Moreover, in Fig. 14 (right), α (see Eq. 3) is also plotted along the vertical line. It is revealed that only in the lower region α corresponds to approximately 60° (see Fig. 12 bottom). In the upper part, α is lower and amounts to approximately 45°. It can finally be concluded that the deformation of the average convection rolls is much more complex than initially anticipated.
5 Summary
Large-scale tomographic PIV of forced and mixed convection in an elongated rectangular convection cell has been performed in order to study the large-scale flow structures generated. To be able to evaluate the large number of samples needed for a statistical analysis, an efficient parallel implementation of the tomographic PIV algorithms was developed. It is based on a parallel version of the simultaneous algebraic reconstruction technique (SMART).

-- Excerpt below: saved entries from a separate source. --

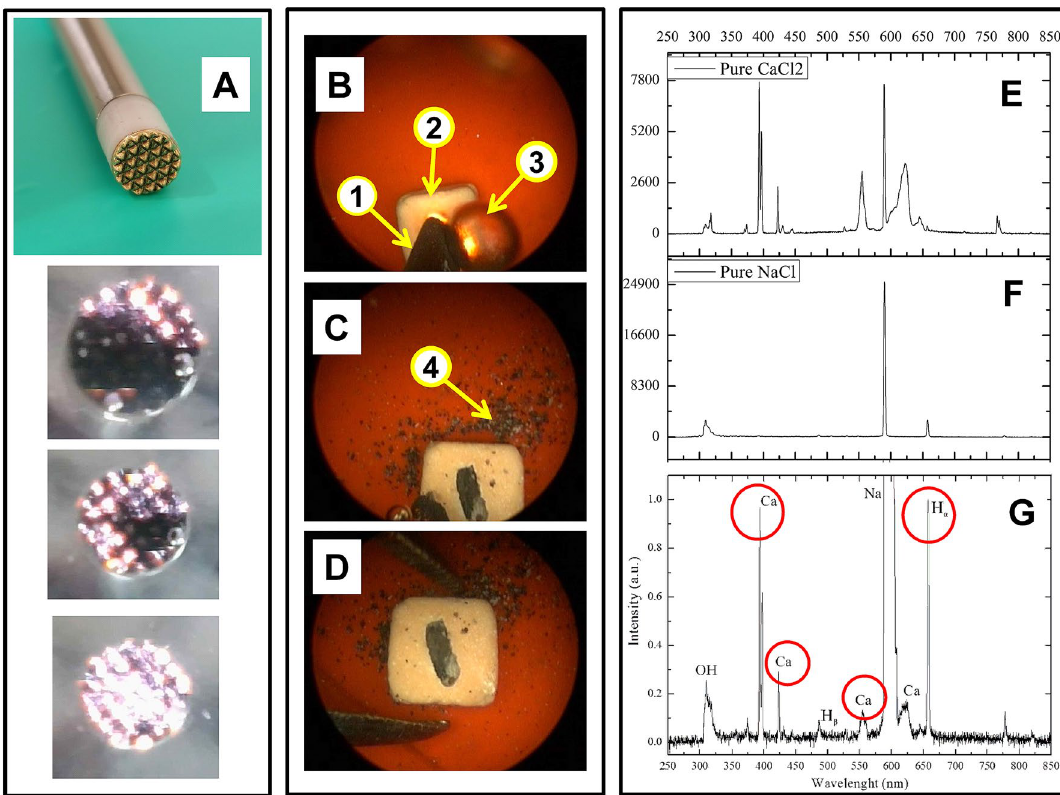
Figure 3. The distal part of the probe for plasmakinetic lithotripsy ( A ): active and passive electrodes. The images of plasma on the active electrode of the probe at the threshold of ignition, intermediate and in the full operating mode are shown ( A ). Operating field views of the stone destruction: initial ( B ), intermediate ( C ), and final stages ( D ). The active electrode ( B1 ), a dummy stone ( B2 ), and a bubble of hydrogen ( B3 ) are shown. The effect of thermic shock wave action on the sample ( C4 ). Spectra of pure CaCl 2 ( E ) and NaCl ( F ), and the spectrum of solution after stone treatment by plasma ( G ).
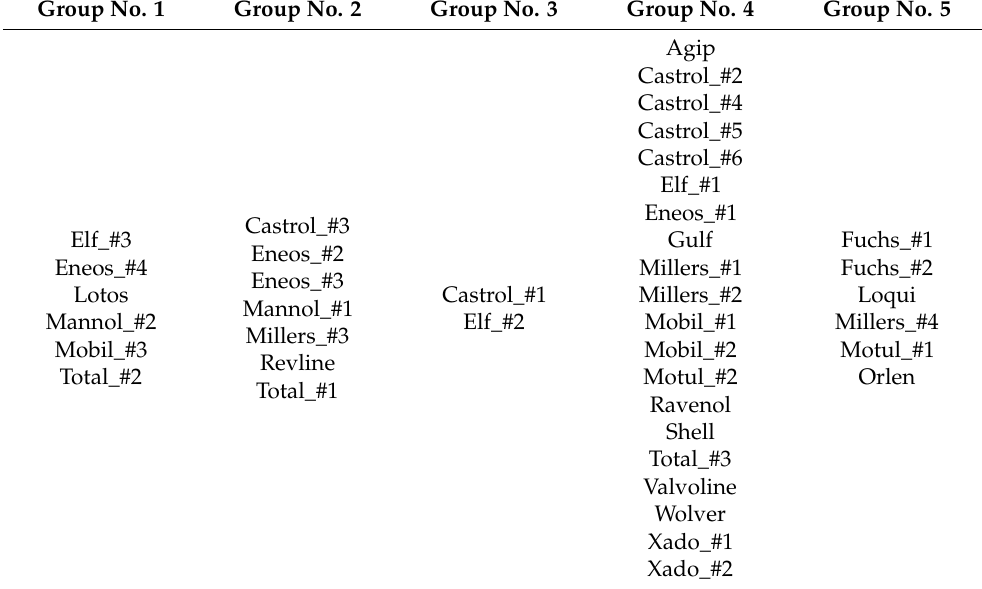
Table 6. Assignment of the oils into the different groupings according to similarity in conductance values. Group No.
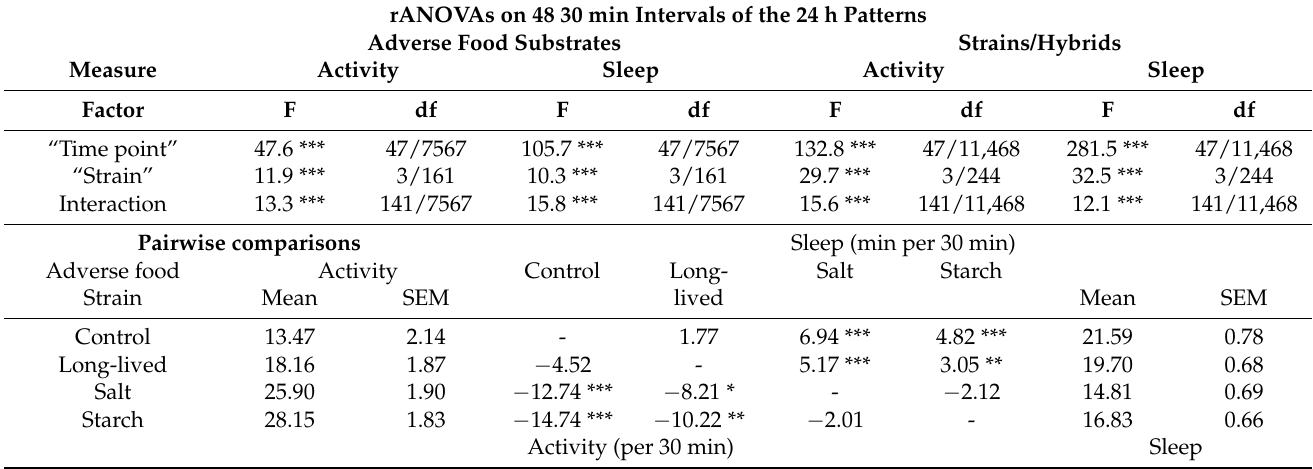
Table 2. Three-way rANOVAs of locomotor activity and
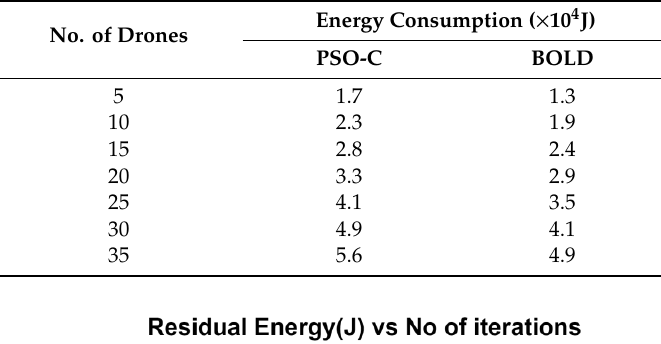
Table 5. Energy consumption (J) vs the number of drones (1 unit = 10 4 Joules).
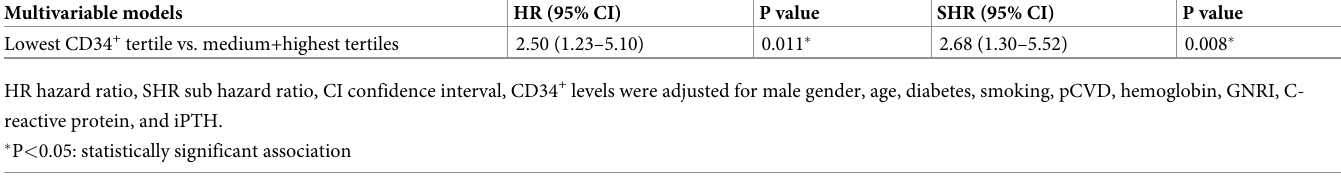
Table 5. Hazard and Sub-hazard ratio of CVD-death in the lowest tertile of relative CD34 + cells by Cox regression and competing regression analysis. Multivariable models Lowest CD34 + tertile vs. medium+highest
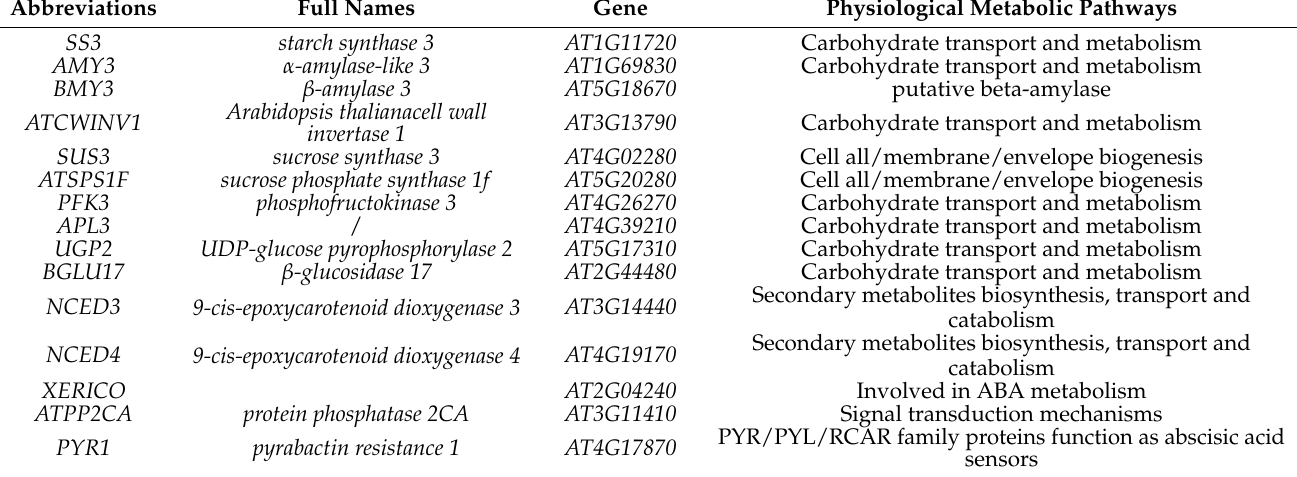
Table 2. Selection of genes related to carbohydrate metabolism, hormone metabolism and dormancy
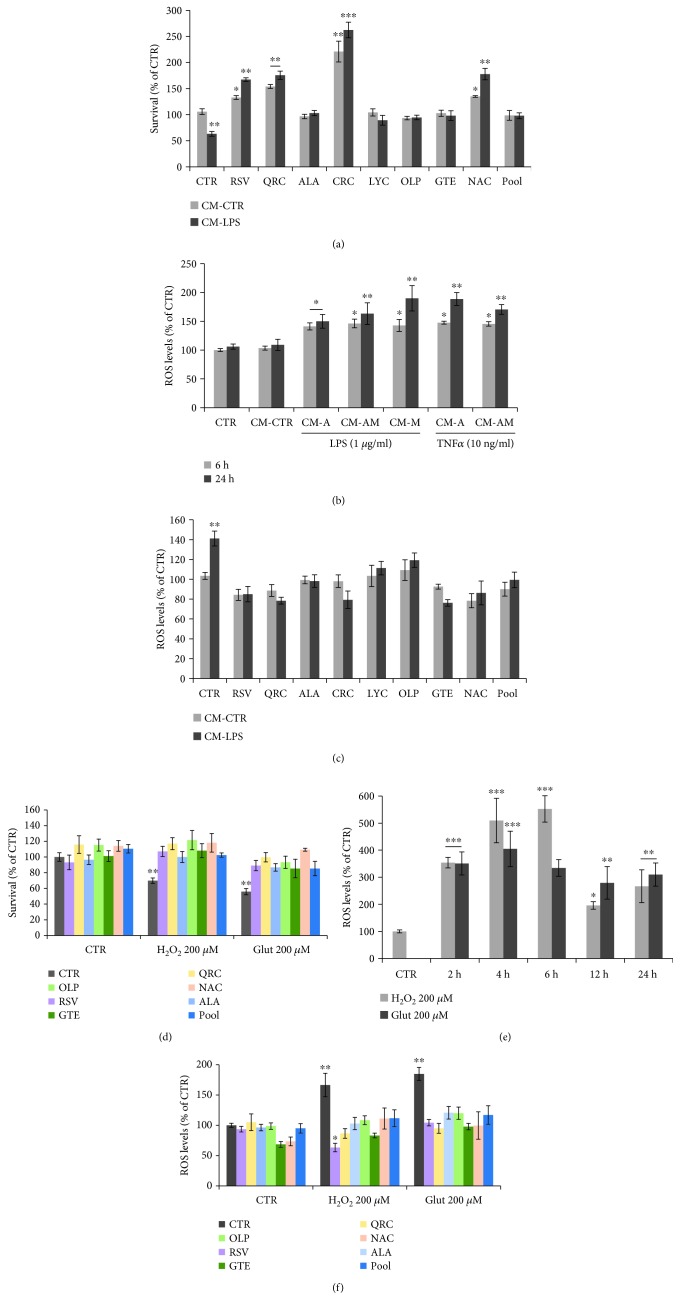
Effect of antioxidant molecules on neuronal ROS levels and survival. (a) MTT assay of cortical neurons exposed for 24 h to CM-LPS from LPS-stimulated astrocytes. Where indicated, neurons were preincubated ON with RSV (10 μM), QRC (10 μM), ALA (10 μM), CRC (10 μM), LYC (10 μM), OLP (100 μg/ml), GTE (12.5 μg/ml), NAC (300 μM), or pool-R. (b) Quantitation of neuronal ROS levels by FACS analysis of DCH2F-DA fluorescence following exposure to CM from LPS- or TNFα-stimulated astrocytes for 6 or 24 h. (c) Neuronal ROS levels following a 6 h treatment with CM-LPS. Where indicated, neurons were preincubated with the indicated antioxidants or the pool. (d) Survival of cortical neurons following 12 h treatment with H2O2 (200 μM) or Glut (200 μM), in the presence/absence of the indicated antioxidants or the lower concentration pool. (e) Time course of neuronal ROS production during incubation with H2O2 (200 μM) or Glut (200 μM). (f) Neuronal ROS levels following treatment with H2O2 (200 μM) or Glut (200 μM). Where indicated, neurons were preincubated with the indicated antioxidants or the pool. Data are expressed as percent of CTR. MTT data are the mean ± SEM of three independent experiments, each performed with 4-6 samples for each treatment. ROS data are the mean ± SEM of three experiments in duplicate. ∗p ≤ 0.05, ∗∗p ≤ 0.01, and ∗∗∗p ≤ 0.001 versus CTR (ANOVA and Dunnett's multiple comparison test).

The measurement of forced convection in the cell reveals an almost two-dimensional roll structure, which is orientated in longitudinal cell direction. Its mean velocity field exhibits a core line with a wavy shape and a wavelength, which corresponds to the height and depth of the cell. In the instantaneous fields, the core line oscillates around its mean position. Under the influence of thermal buoyancy forces, the global structure of the flow field changes significantly. At lower Archimedes numbers, the resulting roll-like structure is shifted and deformed as compared to pure forced convection. Additionally, the core line oscillates much more strongly around its mean position due to the interaction of the roll structure with the rising hot air. If the Archimedes number is further increased, the roll-like structure breaks up into four counter-rotating convection rolls as a result of the increased influence of buoyancy forces. Moreover, large-scale tomographic PIV reveals that the orientation of these rolls reflects a ‘W’-like shape in the horizontal X–Z-plane of the convection cell.
It should be noted that the calculation time for reconstruction and subsequent cross-correlation is of the order of 1 h when employing current workstation computers.
The total reduction of required RAM can be, for example, as large as 18 GB or 60 % for a measurement volume of 50 voxels in thickness if the SMART is executed by 48 cores and the four camera recordings are 16 megapixels in size each.
Acknowledgments
The authors are grateful to Katharina Rabe for her support during the measurement campaigns.